» **Assigned task**
A word-for-word transcript of every entry is required.

::: Data shown

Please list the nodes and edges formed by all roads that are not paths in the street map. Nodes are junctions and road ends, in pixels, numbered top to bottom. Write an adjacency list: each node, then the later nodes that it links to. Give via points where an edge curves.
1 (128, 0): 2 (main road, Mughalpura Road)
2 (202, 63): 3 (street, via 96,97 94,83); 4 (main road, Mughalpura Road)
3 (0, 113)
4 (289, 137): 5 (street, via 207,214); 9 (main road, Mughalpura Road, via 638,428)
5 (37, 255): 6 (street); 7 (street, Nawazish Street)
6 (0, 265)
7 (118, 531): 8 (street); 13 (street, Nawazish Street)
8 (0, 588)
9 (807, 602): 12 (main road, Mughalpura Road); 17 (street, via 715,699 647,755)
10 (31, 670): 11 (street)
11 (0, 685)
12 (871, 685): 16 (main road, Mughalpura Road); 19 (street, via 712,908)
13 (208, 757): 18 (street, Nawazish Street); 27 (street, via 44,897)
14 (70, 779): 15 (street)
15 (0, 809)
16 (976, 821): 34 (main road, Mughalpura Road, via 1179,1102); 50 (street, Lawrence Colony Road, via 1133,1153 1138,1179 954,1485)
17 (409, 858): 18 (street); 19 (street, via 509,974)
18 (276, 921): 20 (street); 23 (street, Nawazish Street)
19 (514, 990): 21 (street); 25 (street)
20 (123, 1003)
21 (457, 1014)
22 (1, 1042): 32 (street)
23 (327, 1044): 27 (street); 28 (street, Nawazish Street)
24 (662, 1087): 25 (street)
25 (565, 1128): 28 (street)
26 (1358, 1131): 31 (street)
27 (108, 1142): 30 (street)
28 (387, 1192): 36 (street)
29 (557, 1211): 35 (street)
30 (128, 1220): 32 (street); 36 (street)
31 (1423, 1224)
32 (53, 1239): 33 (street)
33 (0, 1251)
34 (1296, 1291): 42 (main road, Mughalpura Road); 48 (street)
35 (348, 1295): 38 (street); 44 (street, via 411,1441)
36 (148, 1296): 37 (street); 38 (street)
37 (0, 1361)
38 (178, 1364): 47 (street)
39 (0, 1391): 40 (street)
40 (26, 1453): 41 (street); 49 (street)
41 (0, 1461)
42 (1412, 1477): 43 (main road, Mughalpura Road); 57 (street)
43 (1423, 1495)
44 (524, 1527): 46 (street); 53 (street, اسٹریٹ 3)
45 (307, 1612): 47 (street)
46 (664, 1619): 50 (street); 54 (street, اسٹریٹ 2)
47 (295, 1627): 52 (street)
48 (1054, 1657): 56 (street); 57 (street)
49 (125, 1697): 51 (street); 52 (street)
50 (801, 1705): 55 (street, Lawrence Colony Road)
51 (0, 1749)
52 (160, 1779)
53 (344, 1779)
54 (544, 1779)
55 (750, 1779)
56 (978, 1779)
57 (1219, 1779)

::::::

» **Result of the task**
Please list the nodes and edges formed by all roads that are not paths in the street map. Nodes are junctions and road ends, in pixels, numbered top to bottom. Write an adjacency list: each node, then the later nodes that it links to. Give via points where an edge curves.
1 (128, 0): 2 (main road, Mughalpura Road)
2 (202, 63): 3 (street, via 96,97 94,83); 4 (main road, Mughalpura Road)
3 (0, 113)
4 (289, 137): 5 (street, via 207,214); 9 (main road, Mughalpura Road, via 638,428)
5 (37, 255): 6 (street); 7 (street, Nawazish Street)
6 (0, 265)
7 (118, 531): 8 (street); 13 (street, Nawazish Street)
8 (0, 588)
9 (807, 602): 12 (main road, Mughalpura Road); 17 (street, via 715,699 647,755)
10 (31, 670): 11 (street)
11 (0, 685)
12 (871, 685): 16 (main road, Mughalpura Road); 19 (street, via 712,908)
13 (208, 757): 18 (street, Nawazish Street); 27 (street, via 44,897)
14 (70, 779): 15 (street)
15 (0, 809)
16 (976, 821): 34 (main road, Mughalpura Road, via 1179,1102); 50 (street, Lawrence Colony Road, via 1133,1153 1138,1179 954,1485)
17 (409, 858): 18 (street); 19 (street, via 509,974)
18 (276, 921): 20 (street); 23 (street, Nawazish Street)
19 (514, 990): 21 (street); 25 (street)
20 (123, 1003)
21 (457, 1014)
22 (1, 1042): 32 (street)
23 (327, 1044): 27 (street); 28 (street, Nawazish Street)
24 (662, 1087): 25 (street)
25 (565, 1128): 28 (street)
26 (1358, 1131): 31 (street)
27 (108, 1142): 30 (street)
28 (387, 1192): 36 (street)
29 (557, 1211): 35 (street)
30 (128, 1220): 32 (street); 36 (street)
31 (1423, 1224)
32 (53, 1239): 33 (street)
33 (0, 1251)
34 (1296, 1291): 42 (main road, Mughalpura Road); 48 (street)
35 (348, 1295): 38 (street); 44 (street, via 411,1441)
36 (148, 1296): 37 (street); 38 (street)
37 (0, 1361)
38 (178, 1364): 47 (street)
39 (0, 1391): 40 (street)
40 (26, 1453): 41 (street); 49 (street)
41 (0, 1461)
42 (1412, 1477): 43 (main road, Mughalpura Road); 57 (street)
43 (1423, 1495)
44 (524, 1527): 46 (street); 53 (street, اسٹریٹ 3)
45 (307, 1612): 47 (street)
46 (664, 1619): 50 (street); 54 (street, اسٹریٹ 2)
47 (295, 1627): 52 (street)
48 (1054, 1657): 56 (street); 57 (street)
49 (125, 1697): 51 (street); 52 (street)
50 (801, 1705): 55 (street, Lawrence Colony Road)
51 (0, 1749)
52 (160, 1779)
53 (344, 1779)
54 (544, 1779)
55 (750, 1779)
56 (978, 1779)
57 (1219, 1779)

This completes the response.